The meeting follows a chaotic period that began Friday with news reports that Rosenstein had past year discussed possibly secretly recording the president and using the U.S. Constitution's 25th Amendment to remove Trump from office.
Trump said Wednesday he might call Rosenstein and ask to delay the meeting so as not to distract from the hearing for Supreme Court nominee Brett Kavanaugh. Rosenstein headed to the White House on Monday morning preparing to be fired and had discussed a possible resignation over the weekend with White House officials.

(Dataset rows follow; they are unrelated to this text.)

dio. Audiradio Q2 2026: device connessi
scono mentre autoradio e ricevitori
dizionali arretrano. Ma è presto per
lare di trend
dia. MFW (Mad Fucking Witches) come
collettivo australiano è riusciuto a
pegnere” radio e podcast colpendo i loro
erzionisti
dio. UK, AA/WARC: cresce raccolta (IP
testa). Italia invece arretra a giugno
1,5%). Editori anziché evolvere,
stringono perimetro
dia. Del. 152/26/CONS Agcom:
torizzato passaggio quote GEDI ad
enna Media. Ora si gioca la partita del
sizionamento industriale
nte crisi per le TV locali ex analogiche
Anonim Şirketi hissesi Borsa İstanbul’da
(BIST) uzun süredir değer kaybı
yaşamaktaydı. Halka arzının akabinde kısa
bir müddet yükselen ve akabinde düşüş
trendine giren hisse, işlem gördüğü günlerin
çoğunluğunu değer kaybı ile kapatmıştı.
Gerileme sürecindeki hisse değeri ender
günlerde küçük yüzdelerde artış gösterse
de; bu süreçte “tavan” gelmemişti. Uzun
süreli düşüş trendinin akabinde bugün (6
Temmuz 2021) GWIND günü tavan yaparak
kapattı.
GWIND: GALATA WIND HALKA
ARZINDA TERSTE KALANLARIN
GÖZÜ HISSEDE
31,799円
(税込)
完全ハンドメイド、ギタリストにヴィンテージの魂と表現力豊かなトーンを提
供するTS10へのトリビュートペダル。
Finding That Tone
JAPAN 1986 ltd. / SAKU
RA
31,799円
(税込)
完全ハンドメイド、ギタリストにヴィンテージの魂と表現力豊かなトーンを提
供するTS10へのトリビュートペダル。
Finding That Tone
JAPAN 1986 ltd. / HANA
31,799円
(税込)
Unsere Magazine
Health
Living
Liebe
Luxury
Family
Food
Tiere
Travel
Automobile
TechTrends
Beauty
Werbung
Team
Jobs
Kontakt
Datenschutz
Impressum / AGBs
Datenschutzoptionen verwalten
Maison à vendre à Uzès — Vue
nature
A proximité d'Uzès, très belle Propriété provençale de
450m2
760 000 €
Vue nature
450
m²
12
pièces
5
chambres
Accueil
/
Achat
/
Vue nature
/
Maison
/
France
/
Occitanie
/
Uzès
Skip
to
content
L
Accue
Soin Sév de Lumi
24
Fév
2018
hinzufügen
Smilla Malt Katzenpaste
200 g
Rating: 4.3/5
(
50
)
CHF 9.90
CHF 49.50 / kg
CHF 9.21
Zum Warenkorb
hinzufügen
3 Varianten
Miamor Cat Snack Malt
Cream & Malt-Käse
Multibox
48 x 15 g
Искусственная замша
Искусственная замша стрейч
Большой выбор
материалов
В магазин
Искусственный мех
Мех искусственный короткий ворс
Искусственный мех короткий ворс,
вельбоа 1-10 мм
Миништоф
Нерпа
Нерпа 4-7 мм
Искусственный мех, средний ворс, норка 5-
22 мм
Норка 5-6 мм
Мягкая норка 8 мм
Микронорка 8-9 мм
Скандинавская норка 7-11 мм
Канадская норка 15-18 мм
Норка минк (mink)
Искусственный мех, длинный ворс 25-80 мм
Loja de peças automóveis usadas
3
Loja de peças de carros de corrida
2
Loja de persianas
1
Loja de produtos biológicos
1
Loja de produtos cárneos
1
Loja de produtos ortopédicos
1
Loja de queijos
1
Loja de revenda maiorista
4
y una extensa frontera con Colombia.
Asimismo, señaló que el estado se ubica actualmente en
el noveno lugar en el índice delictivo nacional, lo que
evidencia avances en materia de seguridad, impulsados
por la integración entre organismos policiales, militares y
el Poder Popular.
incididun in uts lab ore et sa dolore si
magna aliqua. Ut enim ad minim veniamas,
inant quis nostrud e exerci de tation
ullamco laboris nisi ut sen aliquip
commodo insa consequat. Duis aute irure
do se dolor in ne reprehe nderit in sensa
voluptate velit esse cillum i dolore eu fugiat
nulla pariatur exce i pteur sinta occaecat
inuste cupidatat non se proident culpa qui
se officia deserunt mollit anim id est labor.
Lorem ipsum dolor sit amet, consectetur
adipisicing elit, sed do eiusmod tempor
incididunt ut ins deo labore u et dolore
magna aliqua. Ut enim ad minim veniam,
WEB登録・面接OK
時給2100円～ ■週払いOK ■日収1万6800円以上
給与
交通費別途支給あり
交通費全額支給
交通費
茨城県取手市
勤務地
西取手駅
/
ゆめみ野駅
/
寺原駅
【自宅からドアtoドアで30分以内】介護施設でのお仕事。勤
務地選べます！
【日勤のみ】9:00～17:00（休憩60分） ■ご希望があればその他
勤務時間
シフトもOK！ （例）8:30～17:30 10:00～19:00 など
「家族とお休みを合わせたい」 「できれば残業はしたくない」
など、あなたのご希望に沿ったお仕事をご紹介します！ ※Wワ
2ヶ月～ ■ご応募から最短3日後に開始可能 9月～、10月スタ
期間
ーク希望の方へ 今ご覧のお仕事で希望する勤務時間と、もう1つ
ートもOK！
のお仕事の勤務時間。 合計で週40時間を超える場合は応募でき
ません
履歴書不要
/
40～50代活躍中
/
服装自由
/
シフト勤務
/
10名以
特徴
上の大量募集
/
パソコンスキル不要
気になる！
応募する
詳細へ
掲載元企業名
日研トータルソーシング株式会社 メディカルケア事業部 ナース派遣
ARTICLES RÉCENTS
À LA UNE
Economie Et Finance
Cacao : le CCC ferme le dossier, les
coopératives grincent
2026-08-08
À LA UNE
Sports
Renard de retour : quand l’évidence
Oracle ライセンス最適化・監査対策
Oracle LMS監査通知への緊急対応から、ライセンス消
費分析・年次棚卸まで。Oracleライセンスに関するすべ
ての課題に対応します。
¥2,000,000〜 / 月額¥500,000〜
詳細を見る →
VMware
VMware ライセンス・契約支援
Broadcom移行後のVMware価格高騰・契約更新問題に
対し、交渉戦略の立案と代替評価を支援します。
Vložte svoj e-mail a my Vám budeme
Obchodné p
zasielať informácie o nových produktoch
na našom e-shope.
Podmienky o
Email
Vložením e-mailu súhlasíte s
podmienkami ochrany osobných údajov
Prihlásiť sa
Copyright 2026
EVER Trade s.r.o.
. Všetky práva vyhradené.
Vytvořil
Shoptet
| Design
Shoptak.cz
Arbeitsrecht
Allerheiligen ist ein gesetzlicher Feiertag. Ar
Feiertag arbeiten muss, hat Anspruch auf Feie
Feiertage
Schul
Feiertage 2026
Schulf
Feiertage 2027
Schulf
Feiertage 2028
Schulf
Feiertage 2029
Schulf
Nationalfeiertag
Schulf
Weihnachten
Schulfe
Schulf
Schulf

If Rosenstein were to resign or be fired, oversight of Special Counsel Robert Mueller's Russian Federation investigation would be passed to Solicitor General Noel Francisco, according to the Justice Department. And while many of Trump's allies have urged caution, fearing a trap, moments ago Axios reported that Rosenstein has made a decision to preempt that step by verbally resigning to Chief of Staff John Kelly in anticipation of being fired by President Trump, according to a source with direct knowledge. Unless you call obstruction the fact that I fight back, I really fight back. Rosenstein denied the report as "inaccurate and factually incorrect". Matt Whitaker, Attorney General Jeff Sessions's chief of staff, would take over for Rosenstein - except in his supervision of the special counsel probe, which would be led by Solicitor General Noel Francisco.
But it could be sooner: Some officials around Trump believe Rosenstein's reported musings about invoking the 25th Amendment could make it defensible for Trump to part with him, even during the final sprint to Election Day.
On Monday it seemed like Deputy Attorney General Rod Rosenstein was on his way out.